La terapia usa come farmaci base per un adeguato trattamento terapeutico i chemioterapici antitubercolari. Essi, variamente classificati, sono dotati di potere batteriostatico o battericida. Gli schemi terapeutici risultano piuttosto articolati e di solito vengono applicati per un periodo abbastanza lungo (6-9 mesi); prevedono l’uso di più farmaci in associazione sia al fine di ridurre il rischio dell’insorgenza di ceppi resistenti sia per diminuire gli effetti collaterali indesiderati. D’altra parte, una terapia correttamente eseguita ha lo scopo di ottenere una vera e propria sterilizzazione sulla lesione tubercolare, nonché quello di impedire la replicazione di batteri mutanti che esprimono una particolare attività metabolica. In pratica, si possono distinguere medicamenti di prima scelta (isoniazide, rifampicina), prodotti adiuvanti per i precedenti (etambutolo, streptomicina, pirazinamide), e farmaci di seconda scelta (per es., acido paraminosalicilico, etionammide, capreomicina, kanamicina).
La profilassi si fonda, oltre che sulle previdenze sociali generiche (igiene dell’abitazione, dell’alimentazione e del lavoro ecc.), sulla denuncia della malattia, sull’accertamento della diagnosi, sull’isolamento dei malati, sulla disinfezione, sulla vaccinazione, sulla chemioprofilassi, sulla profilassi nell’infanzia. La vaccinazione antitubercolare si basa sull’impiego di un ceppo particolare (BCG, Bacillus Calmette Guerin), dotato della proprietà di non riacquisire la virulenza originaria all’interno dell’organismo umano. In generale, si esegue in soggetti non infettati da micobatteri e con test alla tubercolina negativo. Sono state proposte varie modalità di impiego che includono la via orale, la scarificazione, la via intradermica, e l’inoculo con multipuntura. Il controllo della cutireazione dimostra che la positività alla tubercolina è presente tra le 6 e 10-12 settimane. Gli effetti indesiderati sono rari. In merito alla vaccinazione di soggetti infettati da HIV sono state osservate circostanze di disseminazione del bacillo; tuttavia la vaccinazione è proponibile in bambini sieropositivi che risiedono in zone ad alta endemia tubercolare; in tali circostanze, infatti, il rischio degli effetti collaterali è inferiore al rischio di contagio della tubercolosi.

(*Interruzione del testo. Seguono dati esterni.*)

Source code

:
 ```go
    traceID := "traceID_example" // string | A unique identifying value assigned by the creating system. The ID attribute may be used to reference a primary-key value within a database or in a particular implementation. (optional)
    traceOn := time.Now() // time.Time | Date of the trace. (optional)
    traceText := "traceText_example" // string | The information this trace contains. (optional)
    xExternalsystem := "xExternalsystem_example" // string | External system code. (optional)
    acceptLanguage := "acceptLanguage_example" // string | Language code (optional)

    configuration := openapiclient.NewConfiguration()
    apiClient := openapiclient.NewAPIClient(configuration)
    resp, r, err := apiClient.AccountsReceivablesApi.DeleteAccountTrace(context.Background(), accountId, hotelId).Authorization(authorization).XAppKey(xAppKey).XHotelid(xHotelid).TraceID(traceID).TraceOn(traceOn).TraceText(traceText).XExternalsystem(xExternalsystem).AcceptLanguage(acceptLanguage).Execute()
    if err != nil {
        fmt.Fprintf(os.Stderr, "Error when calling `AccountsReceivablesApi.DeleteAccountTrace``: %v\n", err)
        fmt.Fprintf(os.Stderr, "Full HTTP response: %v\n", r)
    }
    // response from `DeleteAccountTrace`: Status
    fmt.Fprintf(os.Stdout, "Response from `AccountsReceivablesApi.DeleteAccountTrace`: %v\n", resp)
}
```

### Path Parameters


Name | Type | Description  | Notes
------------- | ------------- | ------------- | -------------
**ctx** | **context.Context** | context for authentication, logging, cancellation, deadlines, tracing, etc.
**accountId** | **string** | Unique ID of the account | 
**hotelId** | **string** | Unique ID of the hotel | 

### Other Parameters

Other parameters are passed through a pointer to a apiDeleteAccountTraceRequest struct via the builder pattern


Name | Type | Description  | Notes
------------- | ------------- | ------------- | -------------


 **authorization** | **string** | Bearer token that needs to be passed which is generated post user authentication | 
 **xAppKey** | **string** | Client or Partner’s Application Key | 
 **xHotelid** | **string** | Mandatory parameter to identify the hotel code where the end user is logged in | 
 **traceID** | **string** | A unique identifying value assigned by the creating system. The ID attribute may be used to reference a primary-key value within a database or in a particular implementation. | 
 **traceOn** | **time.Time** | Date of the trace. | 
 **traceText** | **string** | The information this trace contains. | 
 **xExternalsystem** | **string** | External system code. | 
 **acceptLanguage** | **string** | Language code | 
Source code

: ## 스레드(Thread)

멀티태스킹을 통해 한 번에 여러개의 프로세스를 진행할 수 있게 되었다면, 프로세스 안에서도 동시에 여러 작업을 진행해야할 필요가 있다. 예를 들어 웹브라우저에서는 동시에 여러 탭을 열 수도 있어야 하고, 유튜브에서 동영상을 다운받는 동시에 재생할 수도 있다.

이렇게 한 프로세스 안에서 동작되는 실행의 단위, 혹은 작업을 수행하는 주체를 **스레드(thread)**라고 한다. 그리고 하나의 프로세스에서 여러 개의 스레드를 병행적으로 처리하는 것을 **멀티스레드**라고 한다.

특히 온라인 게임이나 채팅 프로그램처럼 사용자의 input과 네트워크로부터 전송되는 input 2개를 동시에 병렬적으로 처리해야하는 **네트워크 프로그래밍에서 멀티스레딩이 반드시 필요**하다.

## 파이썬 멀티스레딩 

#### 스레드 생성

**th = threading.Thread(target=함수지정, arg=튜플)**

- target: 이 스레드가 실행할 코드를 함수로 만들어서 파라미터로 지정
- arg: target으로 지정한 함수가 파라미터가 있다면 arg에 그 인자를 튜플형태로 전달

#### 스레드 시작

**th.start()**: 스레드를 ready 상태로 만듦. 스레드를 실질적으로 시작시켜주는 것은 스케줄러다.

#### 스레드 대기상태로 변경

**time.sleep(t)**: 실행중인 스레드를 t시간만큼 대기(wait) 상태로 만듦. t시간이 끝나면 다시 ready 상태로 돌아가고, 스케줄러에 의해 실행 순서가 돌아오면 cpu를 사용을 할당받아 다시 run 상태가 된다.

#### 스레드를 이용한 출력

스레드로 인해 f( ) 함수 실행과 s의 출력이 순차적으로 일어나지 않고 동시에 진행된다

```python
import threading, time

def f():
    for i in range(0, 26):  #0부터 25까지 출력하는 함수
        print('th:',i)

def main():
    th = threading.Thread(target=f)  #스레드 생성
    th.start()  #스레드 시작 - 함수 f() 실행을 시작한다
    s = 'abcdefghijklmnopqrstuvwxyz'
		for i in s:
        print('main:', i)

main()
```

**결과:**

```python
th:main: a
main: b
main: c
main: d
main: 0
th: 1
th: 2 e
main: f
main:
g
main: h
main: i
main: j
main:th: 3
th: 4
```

La maggior parte degli animali a sangue caldo può ammalarsi di t., essendo suscettibile all’infezione da parte della stessa varietà patogena per l’uomo (micobatterio umano e bovino) oppure dell’aviario. Verso il Mycobacterium di tipo umano sono particolarmente recettivi i Primati. Debellare questa malattia nel campo veterinario porterebbe all’eliminazione di una delle più pericolose fonti d’infezione per l’uomo e a un vantaggio economico per l’industria zootecnica. Il primo passo è il controllo della malattia che si può effettuare in due maniere: con il riconoscimento degli animali affetti e loro eliminazione al macello, e con l’immunizzazione. La cura della malattia, così come s’intende nel campo umano, non viene praticata nel campo veterinario per la scarsa convenienza dal punto di vista economico. Nell’ambito degli animali eterotermi, e precisamente da vipere, rane, carpioni, tartarughe sono stati isolati bacilli capaci di produrre in detti animali lesioni che hanno molti punti di contatto con le lesioni tubercolari degli animali a sangue caldo. I bacilli della t. degli animali a sangue freddo sono innocui per gli animali omeotermi. Secondo alcuni autori questi bacilli vanno considerati come mutazioni di bacilli tubercolari umani.